By allowing ads to appear on this site, you support the local businesses who, in turn, support great journalism.
Getting canned can be a great idea
0721Canning
Keep your fresh summer vegetables for good eats all year long.
Making jams and jellies
Essential ingredients:
  • fruit
  • pectin
  • acid
  • sugar

Equipment
  • Large, flat-bottom 8- or 10-quart pot
  • Jelly bag for extracting fruit juice
  • Candy thermometer or deep-fat thermometer
  • Boiling water bath canner or other deep cooking pot with lid and rack
  • Canning jars with new lids; no cracks or chips


Plum jelly
Makes: About 8 or 9 half-pint jars
1 pound plums
1/2 cup water
3/4 cup sugar to each cup juice

To prepare juice: Wash plums. Crush fruit, add water, cover and bring to a boil over high heat. Reduce heat and simmer 15 to 20 minutes or until the fruit is soft. Extract juice.
To make jelly: Sterilize canning jars. Measure juice into a saucepot. Add sugar and stri well. Boil over high heat to 8F above the boiling point of water or until the mixture sheets from a spoon. Remove from heat; quickly skim off foam. POur immediately into hot canning jars, leaving 1/4 inch headspace. Wipe jar rims and adjust lids.
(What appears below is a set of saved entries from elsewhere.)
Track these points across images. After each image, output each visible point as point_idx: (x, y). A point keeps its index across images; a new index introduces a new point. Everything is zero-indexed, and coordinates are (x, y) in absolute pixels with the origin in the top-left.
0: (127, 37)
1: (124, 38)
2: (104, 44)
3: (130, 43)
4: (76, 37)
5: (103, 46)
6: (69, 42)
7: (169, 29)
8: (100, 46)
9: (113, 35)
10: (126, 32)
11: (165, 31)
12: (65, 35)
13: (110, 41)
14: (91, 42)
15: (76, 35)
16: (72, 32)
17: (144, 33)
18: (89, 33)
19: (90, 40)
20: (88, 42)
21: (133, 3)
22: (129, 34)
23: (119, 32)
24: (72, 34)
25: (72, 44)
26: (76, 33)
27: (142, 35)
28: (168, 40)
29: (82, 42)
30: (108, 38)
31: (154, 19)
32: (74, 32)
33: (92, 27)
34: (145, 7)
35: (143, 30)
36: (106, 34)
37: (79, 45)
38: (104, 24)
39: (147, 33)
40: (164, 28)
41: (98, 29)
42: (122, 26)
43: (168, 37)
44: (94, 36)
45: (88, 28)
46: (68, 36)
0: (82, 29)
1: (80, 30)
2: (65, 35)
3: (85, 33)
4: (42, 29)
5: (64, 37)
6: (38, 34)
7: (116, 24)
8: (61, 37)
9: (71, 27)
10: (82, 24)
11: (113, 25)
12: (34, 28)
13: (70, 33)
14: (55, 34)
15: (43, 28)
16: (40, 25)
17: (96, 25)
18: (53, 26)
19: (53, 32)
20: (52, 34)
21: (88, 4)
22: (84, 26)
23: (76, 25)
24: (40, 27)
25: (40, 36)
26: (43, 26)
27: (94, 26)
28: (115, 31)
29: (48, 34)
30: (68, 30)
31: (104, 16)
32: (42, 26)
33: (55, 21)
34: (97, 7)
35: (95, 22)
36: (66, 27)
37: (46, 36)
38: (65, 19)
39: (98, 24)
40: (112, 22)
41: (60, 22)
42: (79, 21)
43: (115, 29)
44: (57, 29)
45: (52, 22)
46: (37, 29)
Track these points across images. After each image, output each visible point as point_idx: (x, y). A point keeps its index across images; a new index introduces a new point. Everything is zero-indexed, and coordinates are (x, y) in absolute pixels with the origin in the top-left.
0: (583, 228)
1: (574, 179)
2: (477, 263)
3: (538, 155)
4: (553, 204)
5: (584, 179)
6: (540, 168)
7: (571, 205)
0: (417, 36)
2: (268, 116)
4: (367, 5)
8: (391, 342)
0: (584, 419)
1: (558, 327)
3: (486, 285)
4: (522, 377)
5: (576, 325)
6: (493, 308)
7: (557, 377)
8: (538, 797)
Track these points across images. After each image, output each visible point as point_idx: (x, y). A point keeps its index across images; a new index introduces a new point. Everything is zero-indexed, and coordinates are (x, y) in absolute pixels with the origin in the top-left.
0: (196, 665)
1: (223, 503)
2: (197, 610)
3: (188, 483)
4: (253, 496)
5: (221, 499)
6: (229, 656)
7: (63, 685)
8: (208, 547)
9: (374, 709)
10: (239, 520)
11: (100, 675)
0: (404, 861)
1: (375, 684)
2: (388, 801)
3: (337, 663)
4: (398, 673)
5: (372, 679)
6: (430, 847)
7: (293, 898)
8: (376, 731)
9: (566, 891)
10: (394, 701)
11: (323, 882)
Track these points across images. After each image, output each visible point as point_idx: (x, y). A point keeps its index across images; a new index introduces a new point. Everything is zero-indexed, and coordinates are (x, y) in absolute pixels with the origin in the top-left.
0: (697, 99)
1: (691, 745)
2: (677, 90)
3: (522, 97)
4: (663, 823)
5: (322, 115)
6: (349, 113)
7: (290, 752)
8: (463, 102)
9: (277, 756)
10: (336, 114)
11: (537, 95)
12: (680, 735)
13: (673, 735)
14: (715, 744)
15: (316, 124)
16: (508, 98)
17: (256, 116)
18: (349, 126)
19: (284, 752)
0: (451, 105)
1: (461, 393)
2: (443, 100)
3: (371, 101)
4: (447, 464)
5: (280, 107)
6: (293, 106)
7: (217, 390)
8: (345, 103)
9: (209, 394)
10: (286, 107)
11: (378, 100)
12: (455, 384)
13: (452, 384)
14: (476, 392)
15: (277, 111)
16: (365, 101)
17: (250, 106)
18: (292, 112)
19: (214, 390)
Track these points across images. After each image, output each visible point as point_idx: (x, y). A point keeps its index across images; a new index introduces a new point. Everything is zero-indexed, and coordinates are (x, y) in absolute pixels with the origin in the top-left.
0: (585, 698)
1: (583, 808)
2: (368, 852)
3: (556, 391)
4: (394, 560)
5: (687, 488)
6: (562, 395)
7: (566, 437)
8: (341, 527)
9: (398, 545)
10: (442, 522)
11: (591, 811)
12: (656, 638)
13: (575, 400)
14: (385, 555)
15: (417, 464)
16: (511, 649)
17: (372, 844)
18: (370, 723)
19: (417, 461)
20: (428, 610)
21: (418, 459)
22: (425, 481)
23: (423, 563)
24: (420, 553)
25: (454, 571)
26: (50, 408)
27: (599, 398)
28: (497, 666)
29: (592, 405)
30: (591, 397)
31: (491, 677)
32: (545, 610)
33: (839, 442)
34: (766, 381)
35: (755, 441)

Process five minutes in a boiling water bath.

Peach jam
Makes: about 8 half-pint jars
2 quarts crushed, peeled peaches
1/2 cup water
6 cups sugar

Sterilize canning jars. Combine peaches and water; cook gently 10 minutes. Add sugar; slowly bring to a boil stirring occasionally until sugar dissolves. Cook rapidly until thick; about 15 minutes; stir frequently to prevent sticking. Pour boiling hot jam into hot jars leaving 1/4 inch headspace. Wipe jar rims and adjust lids. Process five minutes in a boiling water bath.
Source: Cooperative Extension

 

Some people pick it up out of necessity. Some want to learn because grandma passed away before teaching it. And others are simply looking for a way to save some money on the grocery bill.

“My sister lost a freezer full of food when it tore up and she didn’t realize it,” said Homer resident Sue Shaw.

Shaw, like many people, is looking for any way to avoid waste and save money on food. And she’s one of many North Georgians who has turned to the age-old art of canning to do just that.

Whether it’s by taking a class through Hall County Extension, calling up the University of Georgia’s Center for Food Preservation or striking out on their own, the popularity of canning has skyrocketed, according to Hall County Extension agent Debbie Wilburn.

She’s been teaching classes all summer on how to can and pickle items; the most recent one at the East Hall branch of the Hall County Library had 30 people attend.

And even if the power goes out, said Shaw, the canned goods will still be edible. Still, she acknowledged, it can be a daunting task.

“I don’t know how my mother did it,” she said of all the canned goods prepared by her parents many decades ago. “You didn’t have the advantages of today’s appliances.”

Her family dried apples and peaches on sheets, she recalled, and later on the hot tin roof of the barn.

Food preservation has come a long way since then. But the need to feel self-sufficient and economically sound hasn’t changed a bit.

Connie Armour of Gainesville came to Wilburn’s most recent class to make sure she was properly canning the vegetables from her garden.

“I don’t want to poison my family,” she said, adding that today’s sour economy is part of her motivation, too.

The only recipe she has much experience canning is chow chow.

“My daddy used to can tomatoes,” said Armour, who has a small raised-bed garden in her front yard. “I just wanted to learn from the experts.”

But even experienced canners need to update themselves out the latest methods of food preservation and make sure the equipment still works. That’s why Phyllis Ehl of Jefferson brought both of her pressure-cooker gauges to Wilburn’s recent class at the library. The course included testing pressure-cooker gauges brought in by participants, and Ehl wanted “a refresher course” in canning.

Ehl has been canning food for many years and has her own family garden. This year, she brought her daughter Kathleen Ehl.

“A friend of mine took this class and loved it,” said Kathleen. She admits, other than watching her mother, she has little knowledge of food preservation.

And, Kathleen said, she has another reason to learn, aside from the economy — it’s simply a new way to cook.

“I want to be able to make my own organic jams and jellies,” she said.